連載 豊かな信仰を目指して 第五回 甘えと神さまイメージ―自立的信仰を目指して

河村 従彦

札幌で生まれ、東京で育つ。慶應義塾大学文学部卒業、フランス文学専攻。インマヌエル聖宣神学院卒業、牧師として配属される。アズベリー・セオロジカル・セミナリー修了、神学、宣教学専攻。牧会しながら、ルーテル学院大学大学院総合人間学研究科臨床心理学専攻修士課程修了。東洋英和女学院大学大学院人間科学研究科人間科学専攻博士後期課程単位取得後退学。博士(人間科学)。現在はイムマヌエル聖宣神学院院長。牧師・臨床心理士。

幼少期に適切な愛着関係の中で甘えを経験することは、その後の健康的な発達に意味を持つといわれます。このような甘えは文化を超えて共通であるといえそうですが、それとは少し異なる、土居健郎が『「甘え」の構造』(弘文堂)で提唱したような「甘え」もあります。日本人に特有な精神構造を示唆するものとして幅広い支持を得てきました。
土居が指摘したのは、幼少期に形成される甘えが、日本人の場合、大人になってからもさまざまな行動パターンの根底に残っているのではないかということです。たとえば、「ひねくれる」、「すねる」、「ひがむ」など、少し萎縮した感情が、本人が思っている以上にその人の中で幅を利かせていたり、甘えが必ずしも言語化されないまま、社会関係の中で重要な機能を果たしていたりします。
それで、神さまイメージと甘えについて調べてみることにしました。その結果、親しい神さまイメージを取り込んでいる人は、甘えの気持ちをあまり抱かず、厳しい神さまイメージを取り込んでいる人は、屈折した甘えを抱く傾向があることが分かりました。
後で述べるように甘えは、必ずしも個を意識しない感情であるのに対して、親しい神さまイメージを取り込むプロセスは、神さまという他者との関わりを意識させるということなのかもしれません。他方、厳しい神さまイメージを取り込んでいる人が抱く屈折した甘えは、甘えの理論では「自分がない状態」を意味します。神さまを意識しながら、自信と自尊心を持てず、他者に左右される傷つきやすい自己に苦しむことになります。

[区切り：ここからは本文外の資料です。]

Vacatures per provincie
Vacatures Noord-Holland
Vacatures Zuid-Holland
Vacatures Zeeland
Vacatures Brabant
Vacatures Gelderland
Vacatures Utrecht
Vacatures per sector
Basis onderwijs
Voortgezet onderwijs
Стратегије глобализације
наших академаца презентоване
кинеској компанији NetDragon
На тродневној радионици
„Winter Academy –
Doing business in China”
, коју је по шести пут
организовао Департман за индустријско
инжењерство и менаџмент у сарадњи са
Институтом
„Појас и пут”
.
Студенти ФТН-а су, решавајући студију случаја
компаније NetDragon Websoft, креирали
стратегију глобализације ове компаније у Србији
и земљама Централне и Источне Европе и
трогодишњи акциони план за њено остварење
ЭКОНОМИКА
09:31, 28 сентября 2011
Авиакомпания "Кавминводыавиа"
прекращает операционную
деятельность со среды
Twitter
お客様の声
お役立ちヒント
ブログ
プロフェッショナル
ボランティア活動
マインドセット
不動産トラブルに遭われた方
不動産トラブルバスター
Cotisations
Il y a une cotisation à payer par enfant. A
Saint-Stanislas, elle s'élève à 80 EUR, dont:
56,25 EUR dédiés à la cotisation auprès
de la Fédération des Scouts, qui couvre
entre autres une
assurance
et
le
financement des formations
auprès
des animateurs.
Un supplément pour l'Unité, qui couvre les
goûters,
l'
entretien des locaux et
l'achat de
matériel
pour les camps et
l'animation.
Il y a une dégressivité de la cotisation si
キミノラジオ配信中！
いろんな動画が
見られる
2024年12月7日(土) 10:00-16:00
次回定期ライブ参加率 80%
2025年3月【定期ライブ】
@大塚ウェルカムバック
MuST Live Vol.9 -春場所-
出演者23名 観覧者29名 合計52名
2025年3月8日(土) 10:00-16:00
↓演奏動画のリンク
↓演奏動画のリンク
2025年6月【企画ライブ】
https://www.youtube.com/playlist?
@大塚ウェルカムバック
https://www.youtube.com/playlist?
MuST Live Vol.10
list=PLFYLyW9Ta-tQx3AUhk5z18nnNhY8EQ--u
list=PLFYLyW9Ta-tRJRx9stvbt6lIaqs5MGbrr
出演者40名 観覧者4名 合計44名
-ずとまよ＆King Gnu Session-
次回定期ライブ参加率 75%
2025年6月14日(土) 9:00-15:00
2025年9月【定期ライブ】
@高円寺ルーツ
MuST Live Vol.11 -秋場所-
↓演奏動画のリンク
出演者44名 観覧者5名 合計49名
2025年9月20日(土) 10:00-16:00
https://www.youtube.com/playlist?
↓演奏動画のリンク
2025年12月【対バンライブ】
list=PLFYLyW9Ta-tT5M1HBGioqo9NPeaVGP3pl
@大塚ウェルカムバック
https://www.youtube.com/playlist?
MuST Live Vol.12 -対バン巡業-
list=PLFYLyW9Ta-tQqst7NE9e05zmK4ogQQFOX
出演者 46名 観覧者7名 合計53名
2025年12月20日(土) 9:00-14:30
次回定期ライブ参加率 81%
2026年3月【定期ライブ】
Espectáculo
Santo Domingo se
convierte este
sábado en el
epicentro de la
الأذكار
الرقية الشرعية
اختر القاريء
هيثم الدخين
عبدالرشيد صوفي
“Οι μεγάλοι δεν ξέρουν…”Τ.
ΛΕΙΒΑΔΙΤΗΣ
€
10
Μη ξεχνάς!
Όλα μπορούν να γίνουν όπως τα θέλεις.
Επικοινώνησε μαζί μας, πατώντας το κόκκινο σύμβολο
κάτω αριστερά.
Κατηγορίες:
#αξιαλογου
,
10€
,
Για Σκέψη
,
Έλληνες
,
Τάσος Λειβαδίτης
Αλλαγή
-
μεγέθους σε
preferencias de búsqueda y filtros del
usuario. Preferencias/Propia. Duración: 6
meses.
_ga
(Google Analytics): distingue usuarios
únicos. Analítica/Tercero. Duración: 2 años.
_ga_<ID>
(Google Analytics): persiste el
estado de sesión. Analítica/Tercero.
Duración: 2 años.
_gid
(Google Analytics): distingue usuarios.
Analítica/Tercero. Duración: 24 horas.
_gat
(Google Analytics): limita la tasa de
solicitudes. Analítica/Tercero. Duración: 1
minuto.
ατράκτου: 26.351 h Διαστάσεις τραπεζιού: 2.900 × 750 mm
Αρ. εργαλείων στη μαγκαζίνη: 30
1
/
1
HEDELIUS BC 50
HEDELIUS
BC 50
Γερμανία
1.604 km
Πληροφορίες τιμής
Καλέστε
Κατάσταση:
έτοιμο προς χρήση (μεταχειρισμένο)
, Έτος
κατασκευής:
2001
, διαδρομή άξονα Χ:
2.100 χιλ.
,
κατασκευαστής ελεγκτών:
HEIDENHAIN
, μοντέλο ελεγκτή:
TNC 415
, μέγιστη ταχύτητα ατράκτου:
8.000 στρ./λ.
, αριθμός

甘えと信仰は別物です。信頼は、対象が他者として意識されると、それに連動するように、自分も個として意識されるようになります。ところが、神さまへの甘え、居心地がよいと感じる感覚、神さまと一つとされたという言い方で表現されるとろける感じなどは、個が希薄でも成り立ちます。「恵まれた」という言い方が、甘えや心地よさだけを表しているとしたら、自分の在り方を問い直してみることが、信仰の成長の助けになるかもしれません。
個が希薄で、主体的にものを考えにくい精神構造の中で甘えや心地よさだけを求めていくと、それがマインド・コントロールの構図や権威主義的な教会の在り方を成立させることに一役買ってしまう可能性も否定できません。そしてその背景に、厳しい神さまイメージが横たわっているかもしれないということです。この意味で、親しい神さまイメージが健康的に内在化されていることは、決定的に重要であるといえます。

もう一つ大切なことがあります。どのような宗教環境で人格形成をしたかという問題です。キリスト教の背景の中で人格形成をした人は、甘えの心理を抱く傾向があり、キリスト教の背景のない中で人格形成をした人は、甘えの心理をそれほど抱かないということが調査では示唆されていました。もし、甘えと厳しい神さまイメージに相関があるならば、キリスト教の背景の中で人格形成をした人の中に、律法的で厳しい神さまイメージが取り込まれている可能性があるという見方もできます。
これは少し複雑です。幼少期の環境が必ずしもよくなかったと感じている人のほうが、「ガーン」という変化を経験する傾向があるという点も無視できません。さらには、キリスト教の背景の中で人格形成をした人が甘えを乗り越えようとして「ガーン」を追い求めるとします。子どもの時に回心のイメージに自分を重ねてしまうなどの無理があれば、意識と実態のギャップが生じ、発達段階に沿った神さま理解の深化をたどれない可能性もあります。そのようなアンバランスさを持ちながら、キリスト者として人から評価されることを求めなければならなくなると、個に代わる何かが必要になります。たとえば、教会の主張や神学です。ことばや神学で言えても、人柄のレベルでどことなく正直でない感じが残ります。

このようなお話しをすると、少し心配になるかもしれませんが、完全に自立できている人などいません。フッと、「神さまは、そんな厳しい方ではなかったんだ」と気づくことだけでも、自立的な信仰への旅立ちになるだろうと思います。神さまは、細かい所を突っつく裁判官ではなく、子どもである私たちを養い育ててくださる愛にあふれた父だからです。
甘えの心理と神さまイメージの問題は、私たちの信仰の在り方をチョット考えさせてくれる、興味深い、しかし思った以上に大切なテーマです。